Originally, Mitchell said, “Louie, Louie” was a minor rhythm-and-blues hit for its writer, Richard Berry, in 1956.

By the late 1950s, he said, garage bands all over the country were playing and recording their own interpretations of the song. In 1961, a fast-paced version by the Wailers, a Seattle band, became a jukebox hit in the Northwest.

A year later, Mitchell recalled, the Kingsmen--fresh out of high school in their native Portland--recorded what was to be the hit version of “Louie, Louie” in a tiny three-track recording studio.

Ironically, he added, the fledgling group’s sole purpose for recording the song was to make a demonstration tape that they hoped would help them land a summer job on a cruise ship.

They never got the job, Mitchell said, laughing. Instead, the demo tape wound up in the studios of a local radio station--and within months after it had first been played, it began to shoot up the national charts in Billboard magazine.

Although Mitchell attributes the song’s instant success to its simplicity and the infectiousness of what he calls its “animalistic” beat, he believes its durability is due mostly to the mystery surrounding its lyrics.
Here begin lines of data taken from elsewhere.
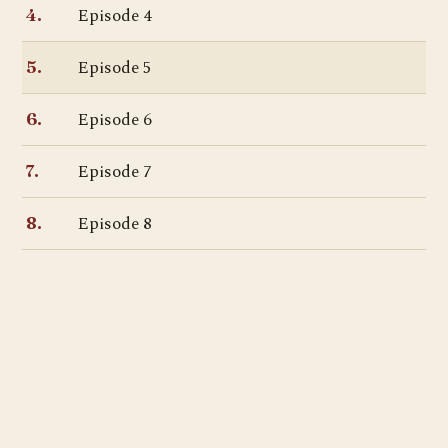
Episode 4
4.
Episode 5
5.
Episode 6
6.
Episode 7
7.
Episode 8
8.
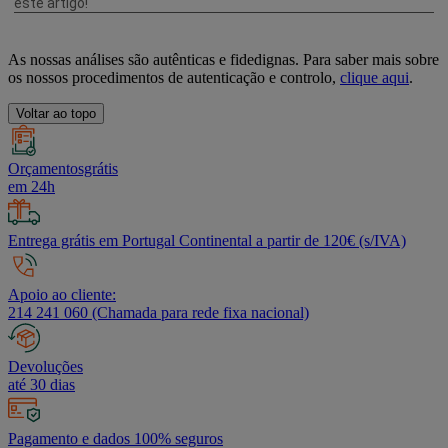
As nossas análises são autênticas e fidedignas. Para saber mais sobre
os nossos procedimentos de autenticação e controlo,
clique aqui
.
Voltar ao topo
Orçamentosgrátis
em 24h
Entrega grátis em Portugal Continental a partir de 120€ (s/IVA)
Apoio ao cliente:
214 241 060 (Chamada para rede fixa nacional)
Devoluções
até 30 dias
Pagamento e dados 100% seguros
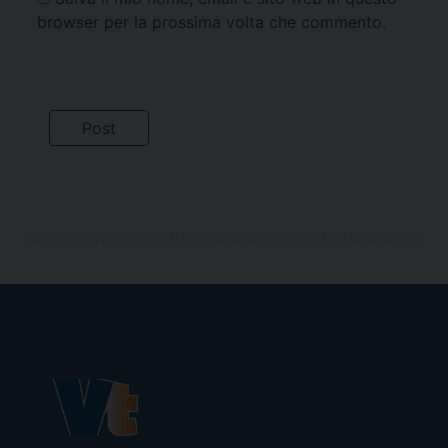
browser per la prossima volta che commento.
Because the Kingsmen originally intended to record the song as an instrumental, he said, the vocal tracks--added later in the studio, almost as an afterthought--came out indecipherable.

That immediately raised suspicions that the words were garbled because they were obscene, Mitchell said. Within months of its release, the record was banned in several cities and states--including Indiana and Michigan--and the band was paid a visit by the FBI, which ordered them to provide the Federal Communications Commission (FCC) with a copy of the lyrics.
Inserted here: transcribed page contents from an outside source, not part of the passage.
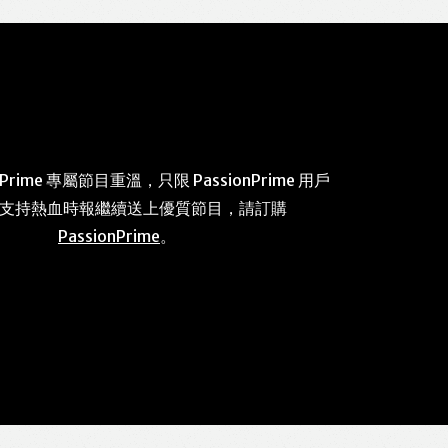
 Prime 專屬節目重溫，只限 PassionPrime 用戶
 支持熱血時報繼續送上優質節目，請訂購
PassionPrime
。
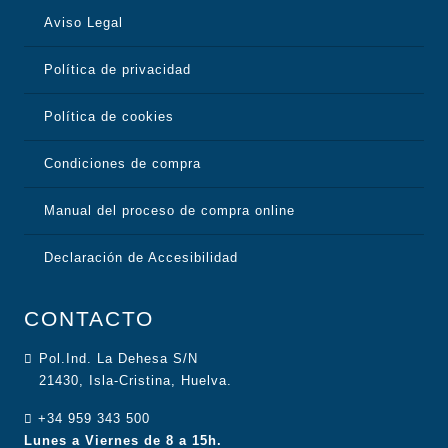
Aviso Legal
Política de privacidad
Política de cookies
Condiciones de compra
Manual del proceso de compra online
Declaración de Accesibilidad
CONTACTO
Pol.Ind. La Dehesa S/N
21430, Isla-Cristina, Huelva.
+34 959 343 500
Lunes a Viernes de 8 a 15h.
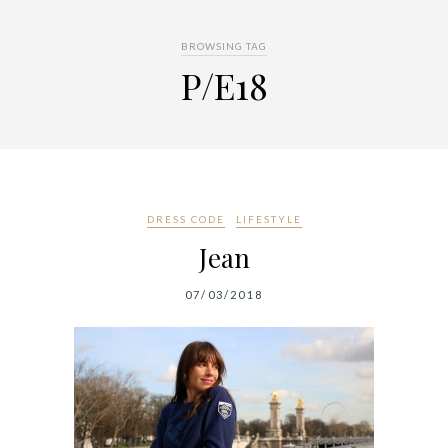
BROWSING TAG
P/E18
DRESS CODE
LIFESTYLE
Jean
07/03/2018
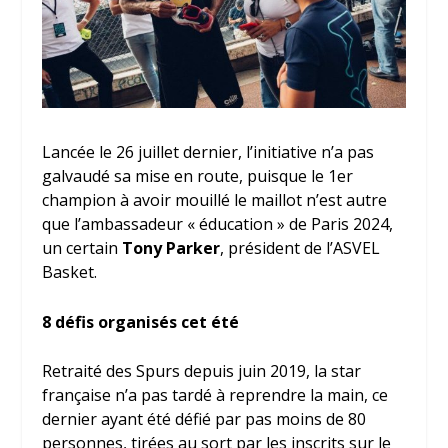
Lancée le 26 juillet dernier, l’initiative n’a pas
galvaudé sa mise en route, puisque le 1
er
champion à avoir mouillé le maillot n’est autre
que l’ambassadeur « éducation » de Paris 2024,
un certain
Tony Parker
, président de l’ASVEL
Basket.
8 défis organisés cet été
Retraité des Spurs depuis juin 2019, la star
française n’a pas tardé à reprendre la main, ce
dernier ayant été défié par pas moins de 80
personnes, tirées au sort par les inscrits sur le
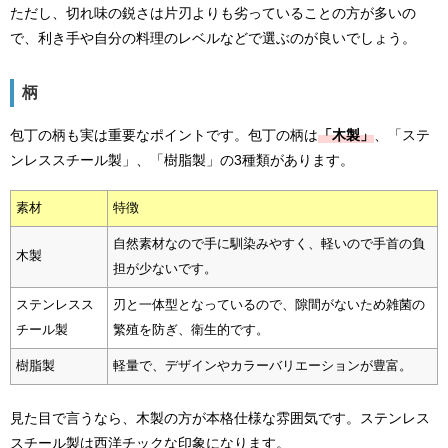
ただし、切れ味の鋭さは片刃よりも劣っていることの方が多いの
で、利き手や自分の料理のレベルなどで選ぶのが良いでしょう。
柄
包丁の柄も実は重要なポイントです。包丁の柄は
「木製」
、「ステ
ンレススチール製」、「樹脂製」の3種類があります。
素材
特徴
自然素材なので手に馴染みやすく、軽いので手首の負
木製
担が少ないです。
ステンレスス
刃と一体型となっているので、隙間がないため雑菌の
チール製
繁殖を防ぎ、衛生的です。
樹脂製
軽量で、デザインやカラーバリエーションが豊富。
見た目で言うなら、木製の方が本格仕様な雰囲気です。ステンレス
スチール製は西洋チックな印象になります。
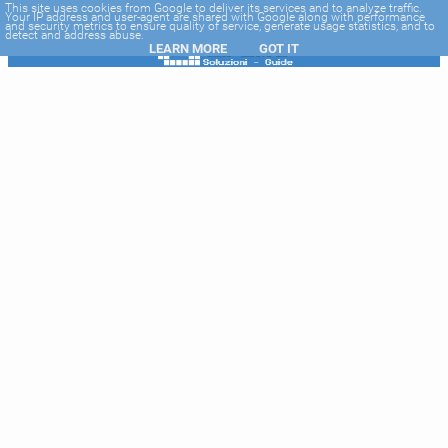
-->
This site uses cookies from Google to deliver its services and to analyze traffic.
Your IP address and user-agent are shared with Google along with performance
and security metrics to ensure quality of service, generate usage statistics, and to
detect and address abuse.
LEARN MORE
GOT IT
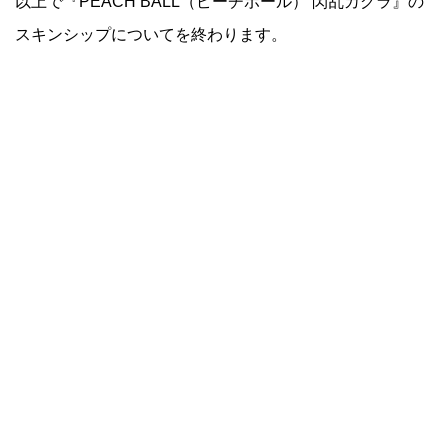
以上で『PEACH BALL（ピーチボール） 閃乱カグラ』の
スキンシップについてを終わります。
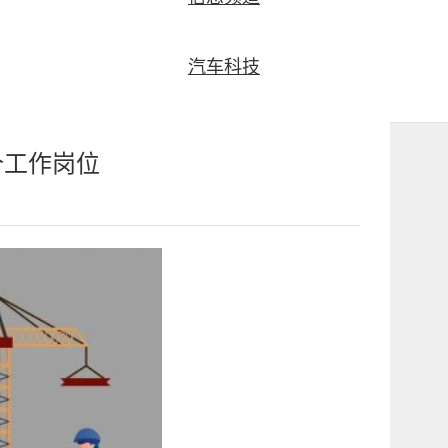
汽车科技
万个工作岗位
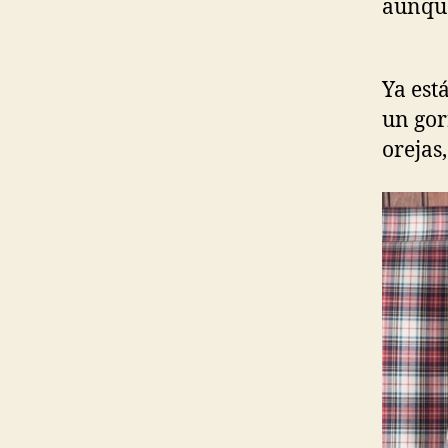
aunque
Ya est
un gor
orejas,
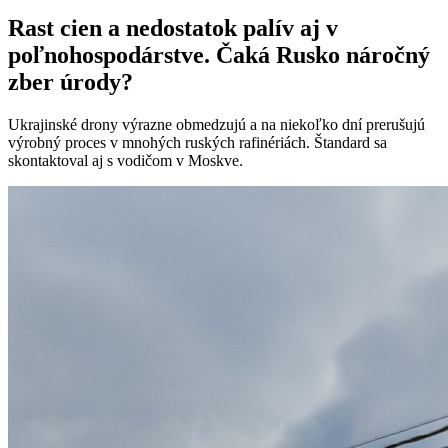
Rast cien a nedostatok palív aj v
poľnohospodárstve. Čaká Rusko náročný
zber úrody?
Ukrajinské drony výrazne obmedzujú a na niekoľko dní prerušujú
výrobný proces v mnohých ruských rafinériách. Štandard sa
skontaktoval aj s vodičom v Moskve.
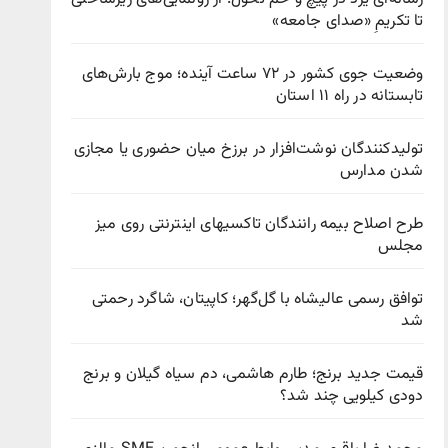
تا تکریمِ «صدای جامعه»
وضعیت جوی کشور در ۷۲ ساعت آینده؛ موج بارش‌های
تابستانه در راه ۱۱ استان
تولیدکنندگان نوشت‌افزار در برزخ میان حضوری یا مجازی
شدن مدارس
طرح اصلاح بیمه رانندگان تاکسیهای اینترنتی روی میز
مجلس
توافق رسمی عالیشاه با گل‌گهر؛ کاپیتان، شاگرد رحمتی
شد
قیمت جدید برنج؛ طارم هاشمی، دم سیاه گیلان و برنج
دودی کیلویی چند شد؟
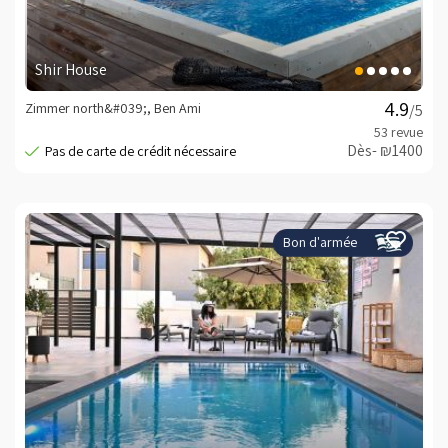
Shir House
Zimmer north&#039;, Ben Ami
/5
Dès- ₪1400
Bon d'armée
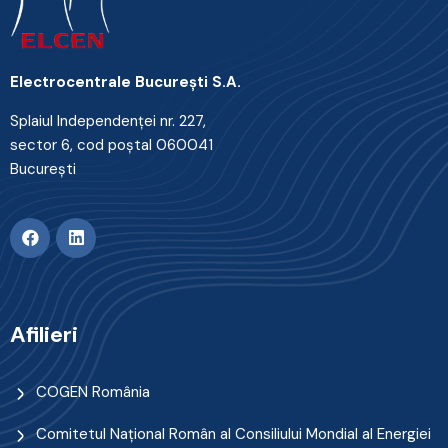
Electrocentrale Bucureşti S.A.
Splaiul Independenţei nr. 227,
sector 6, cod poştal 060041
Bucureşti
Afilieri
COGEN România
Comitetul Naţional Român al Consiliului Mondial al Energiei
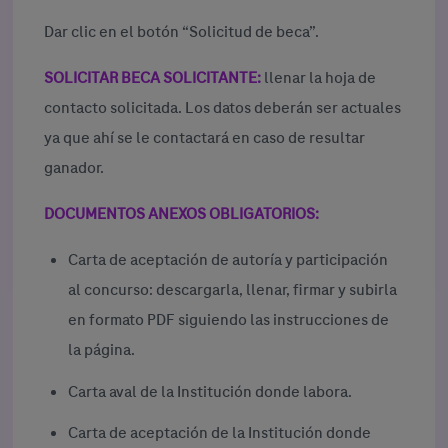
Dar clic en el botón “Solicitud de beca”.
SOLICITAR BECA SOLICITANTE:
llenar la hoja de
contacto solicitada. Los datos deberán ser actuales
ya que ahí se le contactará en caso de resultar
ganador.
DOCUMENTOS ANEXOS OBLIGATORIOS:
Carta de aceptación de autoría y participación
al concurso: descargarla, llenar, firmar y subirla
en formato PDF siguiendo las instrucciones de
la página.
Carta aval de la Institución donde labora.
Carta de aceptación de la Institución donde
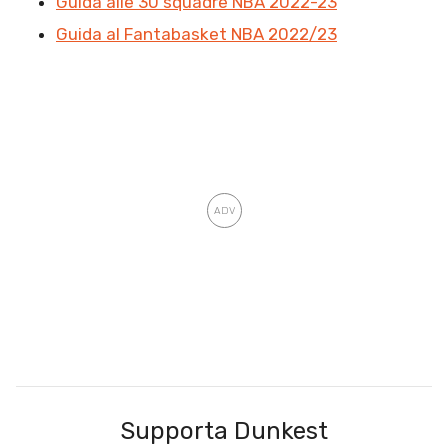
Guida alle 30 squadre NBA 2022-23
Guida al Fantabasket NBA 2022/23
Supporta Dunkest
“It all ended two years later, in 1965, when a Superior Court judge ruled that the lyrics were ‘unintelligible at any speed,’ ” Mitchell recalled. “The bans were lifted, but by that time the song was even more popular than it had been when it first came out.

“So if anything, we benefited from all the controversy. Anytime you ban something, it only makes people want to hear it more; in fact, the song was already going down the charts when the controversy started, but as soon as word got out that the lyrics might be obscene, it went right back up to the top.”

Still, Mitchell said, the lyrics were never made public--and even though the matter has long ago been resolved, “people still wonder, even today, what we’re actually singing about.”